« Je ne suis pas mort en 1981 ! », Robert Badinter face aux étudiants de Sciences Po-Sorbonne Université
Le jeudi 29 septembre, l’amphithéâtre Emile Boutmy a accueilli l’ancien Garde des Sceaux de François Mitterrand, dans le cadre d’une conférence exclusive accordée aux étudiants en double- diplôme avec Sciences Po Paris et Sorbonne Université.
Rares sont les hommes dont le simple nom évoque un combat tout entier. Plus rares encore sont ceux à l’avoir emporté. Robert Badinter fait sans aucun doute partie de ces hommes-là. Avocat, professeur de droit, sénateur, ancien ministre de la Justice et Président du Conseil constitutionnel, l’ancien proche de François Mitterrand est indissociable de son engagement contre la peine de mort en France, qu’il parvint à abolir en 1981. Robert Badinter, désormais âgé de 94 ans, a accepté de participer à une conférence exclusive organisée par SPIV, l’association des bi-cursus Sciences Po-Paris IV et l’association Lire pour en sortir, dans l’amphithéâtre Emile Boutmy, toujours dans ce désir de transmission qu’il n’a jamais perdu durant sa longue carrière.
Naturellement, les étudiants ont été très curieux de connaître les ressentis et anecdotes que M. Badinter a pu leur livrer sur son combat contre la peine capitale. L’ancien professeur de droit a ainsi narré les coulisses de ces évènements historiques, évoquant notamment ses dialogues avec le Président de la République François Mitterrand, et sa surprise devant la célèbre réplique de ce-dernier à la télévision : « Je suis contre la peine de mort ».
Ne pas vivre dans le passé
Mais après plusieurs questions, concernant notamment le fonctionnement de la Prison de la Santé, où furent guillotinés les derniers condamnés français, l’ancien Garde des Sceaux n’a pu s’empêcher de réagir avec humour :
« Je ne suis pas mort en 1981 ! ».
Robert Badinter a tenu à souligner que ce combat fait désormais partie d’un passé lointain, de maintenant plus de quarante ans ! Bien qu’il comprenne cette fascination pour cette lutte emblématique, l’ancien ministre défend que l’homme, en particulier lorsqu’il est engagé, ne doit pas vivre dans le passé avec le souvenir de causes dépassées, mais désormais se tourner vers l’avenir et ses nouveaux enjeux, car « le passé est mort, mais le présent est vivant », poursuit-il.
De nouveaux combats à mener
Si l’abolition de la peine de mort est acquise pour Robert Badinter, ce-denier a également confié aux étudiants les combats qu’il continue encore aujourd’hui de mener.
Si en France, la peine capitale est « un lointain passé », elle demeure une réalité dans de nombreux pays à travers le monde, y compris dans des états démocratiques.
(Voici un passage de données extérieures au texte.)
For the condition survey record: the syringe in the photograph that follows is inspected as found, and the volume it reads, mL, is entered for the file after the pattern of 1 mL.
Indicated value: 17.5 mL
Faisant déjà partie des animateurs du premier Congrès mondial contre la peine de mort de Strasbourg en juin 2001, M. Badinter continue sa lutte pour une abolition universelle.
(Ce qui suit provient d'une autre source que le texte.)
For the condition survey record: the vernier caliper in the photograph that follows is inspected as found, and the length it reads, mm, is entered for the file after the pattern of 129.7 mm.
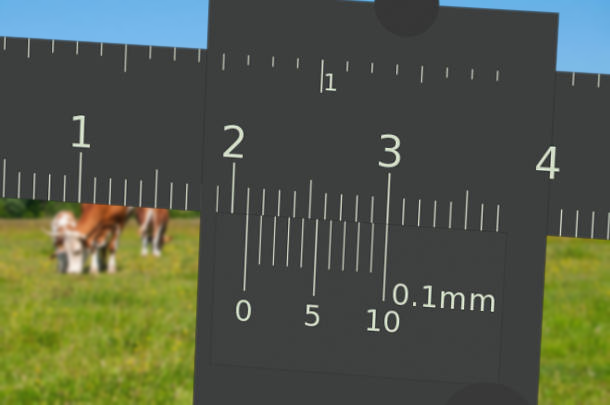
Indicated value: 21.0 mm
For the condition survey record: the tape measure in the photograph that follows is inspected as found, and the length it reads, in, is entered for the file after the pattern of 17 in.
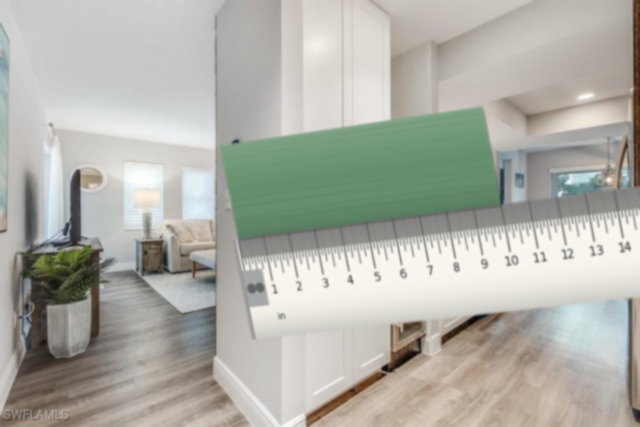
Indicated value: 10 in
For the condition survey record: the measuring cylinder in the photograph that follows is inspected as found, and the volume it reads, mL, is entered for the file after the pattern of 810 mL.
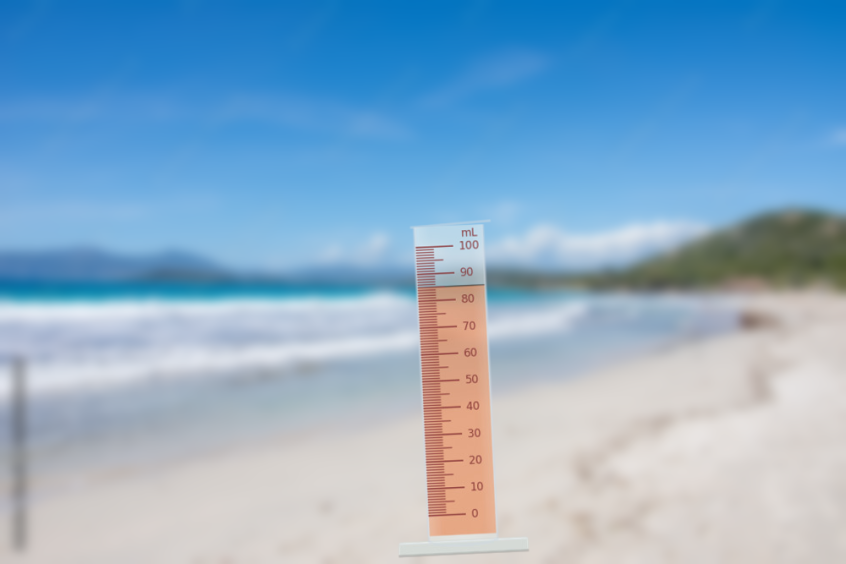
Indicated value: 85 mL
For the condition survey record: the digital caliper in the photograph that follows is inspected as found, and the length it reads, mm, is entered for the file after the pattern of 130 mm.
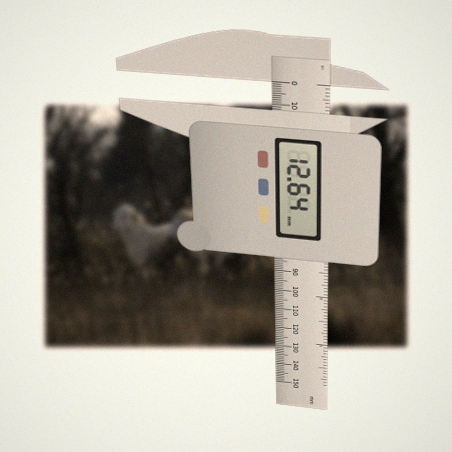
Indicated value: 12.64 mm
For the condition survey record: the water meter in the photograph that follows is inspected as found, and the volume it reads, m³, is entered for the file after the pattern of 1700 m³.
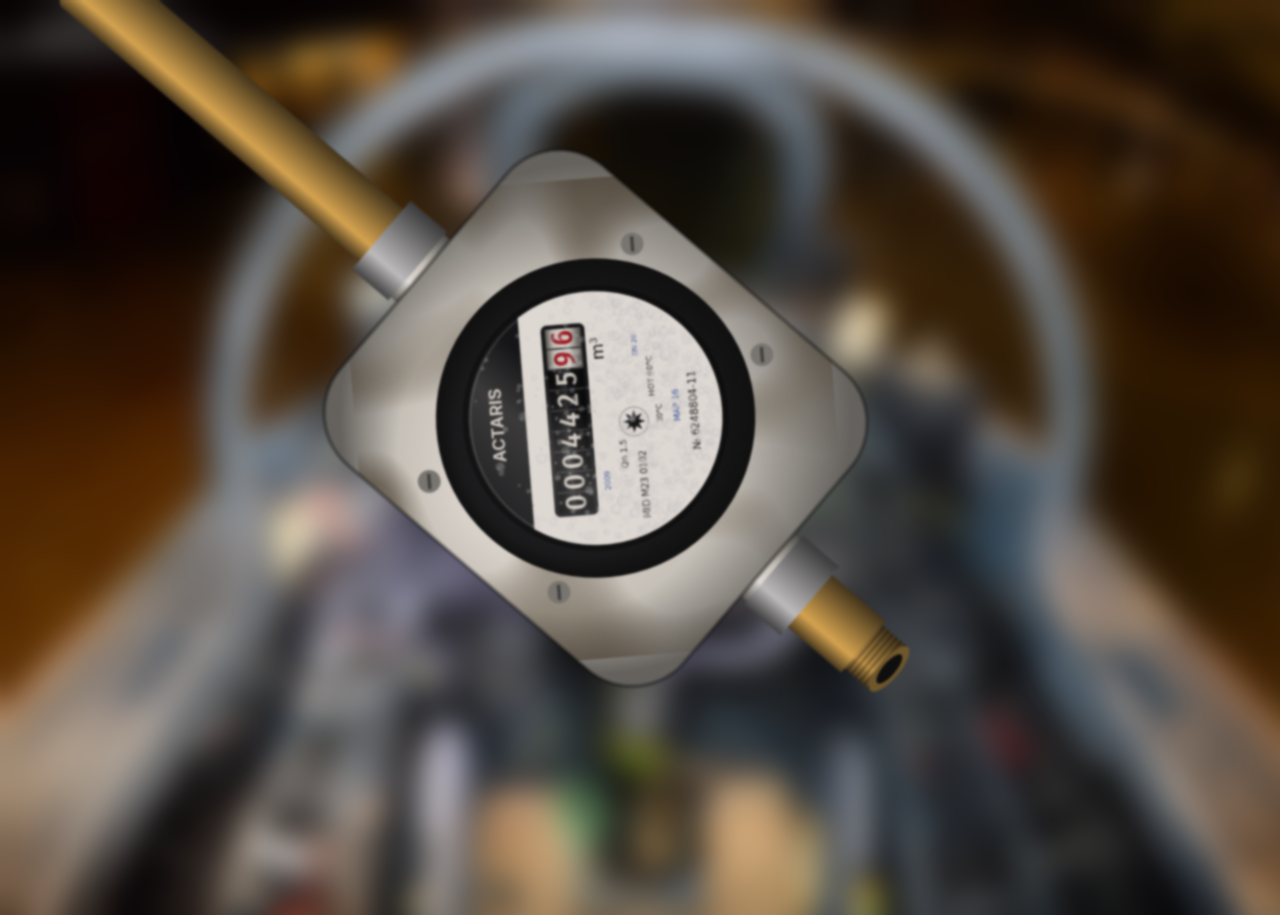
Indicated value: 4425.96 m³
Néanmoins, il a souligné aux étudiants que persistent bon nombre d’imperfections dans le système judiciaire français, en particulier carcéral. « Une honte », pour l’ancien Garde des Sceaux. Engagé pour la réinsertion des détenus, il défend désormais la nécessité d’une profonde réforme du système carcéral, qui oublierait le droit le plus fondamental de l’homme, celui « de devenir meilleur » selon ses mots.
« Vous ne manquerez pas de causes justes »
Si le poids de l’histoire et de ses accomplissements peut apparaître écrasant, Robert Badinter a invité les étudiants à s’engager dans le milieu associatif pour défendre ce qui leur tient à cœur. « Vous ne manquerez pas de cause juste », déclare-t-il avec bienveillance mais aussi une pointe d’inquiétude. Au sujet de l’Ukraine, il admet qu’il ne pensait pas connaître le retour de la guerre en Europe.
Nul doute que son intervention et son témoignage marqueront cette promotion Sciences Po-Sorbonne, et sa cohorte 2021-2022 : “Badinter”. Après une photo collective, celui qui laissera une empreinte indélébile dans l’histoire de France se retourne une dernière fois face aux étudiants de l’amphithéâtre, concluant sur ces mots teintés d’espoir et de confiance et peut-être aussi de défi : « Allez, bonne chance les enfants ».